Daniel Drezner asks his readers to name the book they're most embarrassed not to have read, and the funny thing is, I can't think of any, not a single one. I can think of several books I'd like to take a look at if I ever have the free time, but none at all that I am in the least ashamed of not having read.
Before anyone starts to get the wrong idea, let me explain that this is not so much a matter of philistinism on my part, but rather a consequence of the simple fact that in a single year I get through at least 200 items or so (I'm a very fast reader, and finished Moby Dick in a single sitting), peaking at a volume a day during my college years, and thus worked my way through all the books I'd considered "important" quite a long time ago. Indeed, one reason for my reading volume tailing off over the last few years, quite apart from no longer being an undergraduate with lots of free time, is that I simply couldn't think of very much I really wanted to put on my reading list, and an ever larger share of my reading now consists of old titles I'm revisiting.

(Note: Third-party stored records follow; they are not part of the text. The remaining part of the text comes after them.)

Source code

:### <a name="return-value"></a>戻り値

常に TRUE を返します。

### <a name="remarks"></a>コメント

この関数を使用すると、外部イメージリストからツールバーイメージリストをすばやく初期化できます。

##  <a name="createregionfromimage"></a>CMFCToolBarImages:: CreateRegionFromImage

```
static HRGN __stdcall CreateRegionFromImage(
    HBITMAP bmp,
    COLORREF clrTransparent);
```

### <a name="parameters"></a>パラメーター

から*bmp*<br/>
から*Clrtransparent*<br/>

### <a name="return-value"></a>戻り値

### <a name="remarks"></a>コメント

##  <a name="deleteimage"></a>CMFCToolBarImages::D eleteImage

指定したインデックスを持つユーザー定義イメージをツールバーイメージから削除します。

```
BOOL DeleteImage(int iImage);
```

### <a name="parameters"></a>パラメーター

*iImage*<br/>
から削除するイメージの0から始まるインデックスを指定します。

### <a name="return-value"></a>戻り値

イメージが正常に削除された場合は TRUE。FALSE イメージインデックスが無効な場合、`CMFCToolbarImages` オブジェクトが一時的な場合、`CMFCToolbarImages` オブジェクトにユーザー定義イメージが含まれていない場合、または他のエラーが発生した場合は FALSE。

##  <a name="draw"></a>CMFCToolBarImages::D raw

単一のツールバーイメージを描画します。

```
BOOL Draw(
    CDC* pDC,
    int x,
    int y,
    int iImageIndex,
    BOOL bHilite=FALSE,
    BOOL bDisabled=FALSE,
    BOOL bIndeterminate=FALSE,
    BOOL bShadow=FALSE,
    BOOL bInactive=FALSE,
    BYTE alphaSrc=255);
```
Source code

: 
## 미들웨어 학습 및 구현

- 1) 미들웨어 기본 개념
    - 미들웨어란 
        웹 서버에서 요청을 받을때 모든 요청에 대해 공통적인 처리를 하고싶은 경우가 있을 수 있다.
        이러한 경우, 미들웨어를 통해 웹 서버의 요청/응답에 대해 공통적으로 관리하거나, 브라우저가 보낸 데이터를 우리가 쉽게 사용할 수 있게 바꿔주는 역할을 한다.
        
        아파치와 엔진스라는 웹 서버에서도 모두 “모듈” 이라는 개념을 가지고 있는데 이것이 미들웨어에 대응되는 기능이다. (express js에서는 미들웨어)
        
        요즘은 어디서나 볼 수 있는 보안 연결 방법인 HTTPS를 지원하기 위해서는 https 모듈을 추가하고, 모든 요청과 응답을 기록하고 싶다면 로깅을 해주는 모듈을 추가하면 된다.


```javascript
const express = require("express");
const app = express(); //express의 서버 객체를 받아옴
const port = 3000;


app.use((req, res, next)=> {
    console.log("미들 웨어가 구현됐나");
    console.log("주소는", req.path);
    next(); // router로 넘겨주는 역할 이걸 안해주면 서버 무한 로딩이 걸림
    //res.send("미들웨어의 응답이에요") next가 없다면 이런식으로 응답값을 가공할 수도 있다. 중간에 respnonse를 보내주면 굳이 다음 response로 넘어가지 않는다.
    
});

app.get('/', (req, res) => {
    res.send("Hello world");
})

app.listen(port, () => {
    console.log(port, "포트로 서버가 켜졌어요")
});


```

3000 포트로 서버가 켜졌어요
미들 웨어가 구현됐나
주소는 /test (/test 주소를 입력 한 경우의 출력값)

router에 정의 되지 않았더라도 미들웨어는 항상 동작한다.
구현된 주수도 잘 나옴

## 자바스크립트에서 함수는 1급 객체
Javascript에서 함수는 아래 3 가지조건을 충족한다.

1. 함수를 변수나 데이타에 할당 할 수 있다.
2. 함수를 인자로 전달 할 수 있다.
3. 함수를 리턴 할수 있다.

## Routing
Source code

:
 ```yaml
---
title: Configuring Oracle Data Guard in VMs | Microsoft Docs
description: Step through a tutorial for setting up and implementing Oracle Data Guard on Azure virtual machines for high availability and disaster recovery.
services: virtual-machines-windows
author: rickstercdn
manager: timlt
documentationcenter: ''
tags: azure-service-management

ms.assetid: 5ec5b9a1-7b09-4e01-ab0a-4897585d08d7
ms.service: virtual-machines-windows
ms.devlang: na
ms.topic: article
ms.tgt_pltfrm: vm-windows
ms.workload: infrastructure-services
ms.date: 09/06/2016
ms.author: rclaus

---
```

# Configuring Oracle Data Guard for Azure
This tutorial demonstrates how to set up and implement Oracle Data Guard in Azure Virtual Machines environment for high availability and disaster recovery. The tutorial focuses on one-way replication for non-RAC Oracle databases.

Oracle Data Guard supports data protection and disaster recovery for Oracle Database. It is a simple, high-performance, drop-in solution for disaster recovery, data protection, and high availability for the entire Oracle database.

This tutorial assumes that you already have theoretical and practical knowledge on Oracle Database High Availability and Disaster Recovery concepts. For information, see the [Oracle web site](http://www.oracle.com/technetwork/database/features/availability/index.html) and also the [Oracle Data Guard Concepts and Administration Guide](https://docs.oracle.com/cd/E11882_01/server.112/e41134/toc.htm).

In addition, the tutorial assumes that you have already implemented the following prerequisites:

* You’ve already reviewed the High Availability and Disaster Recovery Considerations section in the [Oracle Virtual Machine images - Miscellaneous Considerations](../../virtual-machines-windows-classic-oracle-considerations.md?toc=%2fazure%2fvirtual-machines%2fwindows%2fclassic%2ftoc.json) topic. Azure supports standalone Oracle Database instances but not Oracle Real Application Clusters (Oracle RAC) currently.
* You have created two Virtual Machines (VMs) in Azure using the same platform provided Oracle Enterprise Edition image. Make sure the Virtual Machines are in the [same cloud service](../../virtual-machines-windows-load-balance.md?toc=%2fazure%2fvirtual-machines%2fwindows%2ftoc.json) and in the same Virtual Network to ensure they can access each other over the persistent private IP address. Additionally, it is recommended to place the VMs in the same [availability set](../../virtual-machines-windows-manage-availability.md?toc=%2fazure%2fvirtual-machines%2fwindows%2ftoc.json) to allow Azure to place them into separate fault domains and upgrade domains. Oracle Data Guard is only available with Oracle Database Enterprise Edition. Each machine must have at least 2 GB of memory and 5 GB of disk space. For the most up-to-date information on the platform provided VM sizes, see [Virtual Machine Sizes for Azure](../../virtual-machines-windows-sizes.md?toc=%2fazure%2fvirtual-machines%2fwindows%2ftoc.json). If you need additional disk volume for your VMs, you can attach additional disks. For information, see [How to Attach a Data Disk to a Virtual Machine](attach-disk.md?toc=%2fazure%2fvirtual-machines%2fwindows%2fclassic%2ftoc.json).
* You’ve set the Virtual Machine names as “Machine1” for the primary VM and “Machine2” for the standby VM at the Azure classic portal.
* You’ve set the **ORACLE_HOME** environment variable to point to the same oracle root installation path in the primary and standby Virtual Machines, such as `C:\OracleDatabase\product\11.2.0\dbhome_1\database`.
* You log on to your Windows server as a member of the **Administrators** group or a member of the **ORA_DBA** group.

Of course, this voracious appetite for reading has had its negative consequences, non-congenital myopia being the most important one, so I wouldn't recommend this kind of behavior if one wants to be a surgeon, a pilot, or make any career choice which relies on good eyesight. Another consequence, naturally enough, is that it imposes severe limitations on how much time one can spend socializing: it helps to be extremely introverted if one wishes to become a book-reading machine. Yet, having mentioned these drawbacks, they pale next to the pleasure of being able to truthfully say, whenever challenged with the old "Have you read Proust?" line, "Yes, from Swann's Way to Time Regained": that always shuts any would-be challengers up!
At any rate, I fear that if I ever were to be invited to an academic soiree, having done my homework a tad too diligently, I shall be destined to lose any games of "humiliation" I am asked to play.